Two of the latter occurred within the last week, as the Memphis congressman cast yea votes on two administration-backed bills — one extending broad authority to the president to define torture as it applies to captured enemy aliens, the other granting the chief executive the power, in effect, to decree warrantless surveillance. On the former bill, Ford was one of 34 House Democrats to vote as he did, on the latter one of 18.

Especially given apparent popular disenchantment with the Iraq war and with President Bush’s conduct of both it and the war on terror generally, Ford’s actions reignited the always-simmering discontent among his hard-core Democratic critics, who consider Republican attack ads on Ford as too “liberal” to be somewhere between an unintentional irony and a bad joke.

Not to talk too far out of school, but several indisputably Republican and/or conservative sources acknowledge privately the possibility that Ford’s increasingly conservative rhetoric may be more than election-year posturing.

Said one GOP loyalist and erstwhile Bryant supporter: “Harold Ford Jr. may be as conservative as it is possible for an African-American Democrat to be.”

Tellingly, Ford’s campaign paraphernalia does not feature the word “Democrat,” and, in a campaign that has focused unusual attention on the longtime Republican preserve of East Tennessee, seems almost to have proscribed use of the word on the stump. Even in hometown Memphis, he told a headquarters crowd back in April, “I’m not a Democrat running up to Washington yelling ‘Democrat, Democrat, Democrat.'”

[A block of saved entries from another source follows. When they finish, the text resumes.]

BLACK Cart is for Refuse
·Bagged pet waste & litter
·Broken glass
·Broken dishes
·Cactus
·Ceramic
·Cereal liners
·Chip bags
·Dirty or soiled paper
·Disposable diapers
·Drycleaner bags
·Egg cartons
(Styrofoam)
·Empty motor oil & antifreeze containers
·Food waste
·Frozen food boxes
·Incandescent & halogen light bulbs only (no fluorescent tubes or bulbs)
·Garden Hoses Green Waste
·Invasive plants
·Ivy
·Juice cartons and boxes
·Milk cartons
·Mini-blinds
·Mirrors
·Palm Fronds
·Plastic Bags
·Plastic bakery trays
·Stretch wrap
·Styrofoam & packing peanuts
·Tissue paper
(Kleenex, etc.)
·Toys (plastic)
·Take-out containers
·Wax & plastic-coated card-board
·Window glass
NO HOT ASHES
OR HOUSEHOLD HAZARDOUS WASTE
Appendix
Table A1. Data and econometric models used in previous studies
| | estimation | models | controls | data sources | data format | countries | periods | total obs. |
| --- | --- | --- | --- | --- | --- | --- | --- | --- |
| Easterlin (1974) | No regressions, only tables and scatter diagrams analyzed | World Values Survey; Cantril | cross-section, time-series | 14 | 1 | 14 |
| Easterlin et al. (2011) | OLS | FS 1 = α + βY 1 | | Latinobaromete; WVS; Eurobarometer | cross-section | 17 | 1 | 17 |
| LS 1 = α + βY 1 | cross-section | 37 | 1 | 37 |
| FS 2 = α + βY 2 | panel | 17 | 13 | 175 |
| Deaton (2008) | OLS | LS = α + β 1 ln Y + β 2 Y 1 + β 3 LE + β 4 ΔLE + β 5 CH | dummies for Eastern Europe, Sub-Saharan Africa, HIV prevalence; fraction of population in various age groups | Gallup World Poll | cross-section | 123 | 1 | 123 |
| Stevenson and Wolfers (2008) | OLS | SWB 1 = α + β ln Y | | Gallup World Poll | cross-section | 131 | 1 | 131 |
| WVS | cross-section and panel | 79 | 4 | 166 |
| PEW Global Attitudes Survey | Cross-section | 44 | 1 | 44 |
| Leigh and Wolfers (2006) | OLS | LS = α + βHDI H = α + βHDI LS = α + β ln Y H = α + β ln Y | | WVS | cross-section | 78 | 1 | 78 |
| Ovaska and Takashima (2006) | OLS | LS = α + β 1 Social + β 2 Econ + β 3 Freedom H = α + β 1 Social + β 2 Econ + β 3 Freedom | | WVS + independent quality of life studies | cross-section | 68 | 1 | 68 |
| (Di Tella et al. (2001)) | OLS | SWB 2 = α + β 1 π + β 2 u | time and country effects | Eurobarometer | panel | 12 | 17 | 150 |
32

Another issue — mainly of concern to local Democrats but important enough to have attracted attention on the editorial page of the Nashville Tennessean — concerns the current 9th District congressional trifecta, in which Democratic nominee Steve Cohen is opposed both by Republican nominee Mark White and by “independent” Jake Ford, the congressman’s brother who says that, if elected, he would caucus with House Democrats.

But in a recent radio interview Jake Ford echoed his brother’s political ecumenism somewhat. Noting that he was “running without a party affiliation,” the younger Ford characterized his race as being “about people politics, not party politics,” and he added, “All too often people want you to get wound up in the issues Democrats want you to hear about or Republicans want you to hear about. I just want to represent the people.”

Representative Ford himself continues to maintain a neutral posture vis-à-vis Cohen and brother Jake. The congressman’s hesitancy has permitted the flourishing of persistent rumors that the Ford brothers are operating their campaigns in concert. Other than the common support of both by proud papa Harold Ford Sr., there would seem to be little evidence for such an assumption.

An equally persistent rumor — also unconfirmed and unlikely — has it that Jake Ford’s continued pursuit of the congressional seat might be, from the Ford clan’s point of view, conditional and subject to negotiation.

In any case, Ford’s Democratic critics cite Representative Ford’s ambiguous attitude toward the three-way congressional race as yet another impediment to their acceptance of his own candidacy. A refrain has begun to recur in the posting of a hard corps of anti-Ford bloggers — most of them in Shelby County but some also posting out of Nashville and elsewhere.

Why, Democratic skeptics in the blogosphere say, should we put aside our doubts and support Harold Ford Jr. as the party nominee when he won’t do the same for Cohen?

Ford defenders among longtime Democratic partisans are increasingly advancing another question: What’s the big deal on Ford’s credentials? they ask. Worst-case scenario: that a Senator Harold Ford Jr. would be an old-fashioned Southern Democratic conservative of the sort people in these parts once took for granted. So?

Meanwhile, Republican White, apparently deciding to take a step away from GOP orthodoxy, chided the president for not responding to White’s suggestion of a joint tour of inner-city Memphis during President Bush’s fund-raising stopover here for Corker last week. “Why he will not follow me there is beyond me,” said White, who is making a point of pitching for traditionally Democratic African-American votes.